Stored data entries:
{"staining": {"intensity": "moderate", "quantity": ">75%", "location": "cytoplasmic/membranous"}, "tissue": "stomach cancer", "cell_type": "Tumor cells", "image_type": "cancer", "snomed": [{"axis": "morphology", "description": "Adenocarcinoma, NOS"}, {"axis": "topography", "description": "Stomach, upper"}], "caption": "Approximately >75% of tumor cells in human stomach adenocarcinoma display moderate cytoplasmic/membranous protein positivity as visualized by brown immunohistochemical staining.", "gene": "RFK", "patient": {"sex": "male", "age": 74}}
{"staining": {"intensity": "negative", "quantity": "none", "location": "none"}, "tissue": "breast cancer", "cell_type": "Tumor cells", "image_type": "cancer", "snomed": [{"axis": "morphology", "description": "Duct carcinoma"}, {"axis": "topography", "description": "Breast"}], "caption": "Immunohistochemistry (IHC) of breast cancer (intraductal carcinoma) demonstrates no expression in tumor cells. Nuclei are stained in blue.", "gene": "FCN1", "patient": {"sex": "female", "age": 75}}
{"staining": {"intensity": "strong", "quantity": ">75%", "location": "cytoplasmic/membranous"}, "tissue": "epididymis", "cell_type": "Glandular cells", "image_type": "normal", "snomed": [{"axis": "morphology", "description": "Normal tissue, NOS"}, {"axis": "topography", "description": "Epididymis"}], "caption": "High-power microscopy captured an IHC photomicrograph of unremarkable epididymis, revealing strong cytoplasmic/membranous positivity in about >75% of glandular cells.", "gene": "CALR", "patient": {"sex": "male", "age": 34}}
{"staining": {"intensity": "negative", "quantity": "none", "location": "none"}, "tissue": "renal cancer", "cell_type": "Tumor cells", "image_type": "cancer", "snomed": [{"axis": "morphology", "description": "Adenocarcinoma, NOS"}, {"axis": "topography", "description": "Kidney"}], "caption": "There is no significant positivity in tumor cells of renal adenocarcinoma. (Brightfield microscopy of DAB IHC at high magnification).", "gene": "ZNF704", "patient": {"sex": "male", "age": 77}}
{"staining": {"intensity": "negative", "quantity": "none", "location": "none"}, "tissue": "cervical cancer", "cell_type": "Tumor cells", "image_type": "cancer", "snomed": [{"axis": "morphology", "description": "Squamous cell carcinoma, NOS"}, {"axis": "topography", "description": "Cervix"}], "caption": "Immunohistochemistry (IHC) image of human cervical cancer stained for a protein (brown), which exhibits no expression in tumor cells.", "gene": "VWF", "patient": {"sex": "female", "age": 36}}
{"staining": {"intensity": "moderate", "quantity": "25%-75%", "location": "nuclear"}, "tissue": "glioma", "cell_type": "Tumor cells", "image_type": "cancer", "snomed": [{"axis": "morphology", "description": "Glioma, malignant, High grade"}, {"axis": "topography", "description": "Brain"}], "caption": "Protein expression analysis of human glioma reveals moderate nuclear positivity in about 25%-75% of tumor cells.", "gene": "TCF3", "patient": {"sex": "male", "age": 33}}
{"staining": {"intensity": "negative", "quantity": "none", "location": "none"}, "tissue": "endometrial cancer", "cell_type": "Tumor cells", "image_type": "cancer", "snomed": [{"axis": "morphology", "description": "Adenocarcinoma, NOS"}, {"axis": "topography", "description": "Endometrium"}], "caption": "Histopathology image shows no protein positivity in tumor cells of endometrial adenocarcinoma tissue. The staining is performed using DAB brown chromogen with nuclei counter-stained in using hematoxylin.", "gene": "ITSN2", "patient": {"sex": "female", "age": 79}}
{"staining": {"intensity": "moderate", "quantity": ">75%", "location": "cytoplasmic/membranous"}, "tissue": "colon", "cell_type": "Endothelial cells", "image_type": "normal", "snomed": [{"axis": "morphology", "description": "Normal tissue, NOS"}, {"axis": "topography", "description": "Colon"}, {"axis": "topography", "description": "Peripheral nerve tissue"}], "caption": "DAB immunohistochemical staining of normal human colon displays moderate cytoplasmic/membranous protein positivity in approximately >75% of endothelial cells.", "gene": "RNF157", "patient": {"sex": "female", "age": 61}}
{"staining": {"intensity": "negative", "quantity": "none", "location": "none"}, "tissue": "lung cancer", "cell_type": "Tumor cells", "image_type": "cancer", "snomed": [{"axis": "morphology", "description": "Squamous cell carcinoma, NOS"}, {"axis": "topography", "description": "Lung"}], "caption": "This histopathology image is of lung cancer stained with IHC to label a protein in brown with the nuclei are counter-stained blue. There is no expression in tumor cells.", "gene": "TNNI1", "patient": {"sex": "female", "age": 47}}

> **Exercise**: The data above must be restated word for word.

> **Result of the exercise**:
{"staining": {"intensity": "moderate", "quantity": ">75%", "location": "cytoplasmic/membranous"}, "tissue": "stomach cancer", "cell_type": "Tumor cells", "image_type": "cancer", "snomed": [{"axis": "morphology", "description": "Adenocarcinoma, NOS"}, {"axis": "topography", "description": "Stomach, upper"}], "caption": "Approximately >75% of tumor cells in human stomach adenocarcinoma display moderate cytoplasmic/membranous protein positivity as visualized by brown immunohistochemical staining.", "gene": "RFK", "patient": {"sex": "male", "age": 74}}
{"staining": {"intensity": "negative", "quantity": "none", "location": "none"}, "tissue": "breast cancer", "cell_type": "Tumor cells", "image_type": "cancer", "snomed": [{"axis": "morphology", "description": "Duct carcinoma"}, {"axis": "topography", "description": "Breast"}], "caption": "Immunohistochemistry (IHC) of breast cancer (intraductal carcinoma) demonstrates no expression in tumor cells. Nuclei are stained in blue.", "gene": "FCN1", "patient": {"sex": "female", "age": 75}}
{"staining": {"intensity": "strong", "quantity": ">75%", "location": "cytoplasmic/membranous"}, "tissue": "epididymis", "cell_type": "Glandular cells", "image_type": "normal", "snomed": [{"axis": "morphology", "description": "Normal tissue, NOS"}, {"axis": "topography", "description": "Epididymis"}], "caption": "High-power microscopy captured an IHC photomicrograph of unremarkable epididymis, revealing strong cytoplasmic/membranous positivity in about >75% of glandular cells.", "gene": "CALR", "patient": {"sex": "male", "age": 34}}
{"staining": {"intensity": "negative", "quantity": "none", "location": "none"}, "tissue": "renal cancer", "cell_type": "Tumor cells", "image_type": "cancer", "snomed": [{"axis": "morphology", "description": "Adenocarcinoma, NOS"}, {"axis": "topography", "description": "Kidney"}], "caption": "There is no significant positivity in tumor cells of renal adenocarcinoma. (Brightfield microscopy of DAB IHC at high magnification).", "gene": "ZNF704", "patient": {"sex": "male", "age": 77}}
{"staining": {"intensity": "negative", "quantity": "none", "location": "none"}, "tissue": "cervical cancer", "cell_type": "Tumor cells", "image_type": "cancer", "snomed": [{"axis": "morphology", "description": "Squamous cell carcinoma, NOS"}, {"axis": "topography", "description": "Cervix"}], "caption": "Immunohistochemistry (IHC) image of human cervical cancer stained for a protein (brown), which exhibits no expression in tumor cells.", "gene": "VWF", "patient": {"sex": "female", "age": 36}}
{"staining": {"intensity": "moderate", "quantity": "25%-75%", "location": "nuclear"}, "tissue": "glioma", "cell_type": "Tumor cells", "image_type": "cancer", "snomed": [{"axis": "morphology", "description": "Glioma, malignant, High grade"}, {"axis": "topography", "description": "Brain"}], "caption": "Protein expression analysis of human glioma reveals moderate nuclear positivity in about 25%-75% of tumor cells.", "gene": "TCF3", "patient": {"sex": "male", "age": 33}}
{"staining": {"intensity": "negative", "quantity": "none", "location": "none"}, "tissue": "endometrial cancer", "cell_type": "Tumor cells", "image_type": "cancer", "snomed": [{"axis": "morphology", "description": "Adenocarcinoma, NOS"}, {"axis": "topography", "description": "Endometrium"}], "caption": "Histopathology image shows no protein positivity in tumor cells of endometrial adenocarcinoma tissue. The staining is performed using DAB brown chromogen with nuclei counter-stained in using hematoxylin.", "gene": "ITSN2", "patient": {"sex": "female", "age": 79}}
{"staining": {"intensity": "moderate", "quantity": ">75%", "location": "cytoplasmic/membranous"}, "tissue": "colon", "cell_type": "Endothelial cells", "image_type": "normal", "snomed": [{"axis": "morphology", "description": "Normal tissue, NOS"}, {"axis": "topography", "description": "Colon"}, {"axis": "topography", "description": "Peripheral nerve tissue"}], "caption": "DAB immunohistochemical staining of normal human colon displays moderate cytoplasmic/membranous protein positivity in approximately >75% of endothelial cells.", "gene": "RNF157", "patient": {"sex": "female", "age": 61}}
{"staining": {"intensity": "negative", "quantity": "none", "location": "none"}, "tissue": "lung cancer", "cell_type": "Tumor cells", "image_type": "cancer", "snomed": [{"axis": "morphology", "description": "Squamous cell carcinoma, NOS"}, {"axis": "topography", "description": "Lung"}], "caption": "This histopathology image is of lung cancer stained with IHC to label a protein in brown with the nuclei are counter-stained blue. There is no expression in tumor cells.", "gene": "TNNI1", "patient": {"sex": "female", "age": 47}}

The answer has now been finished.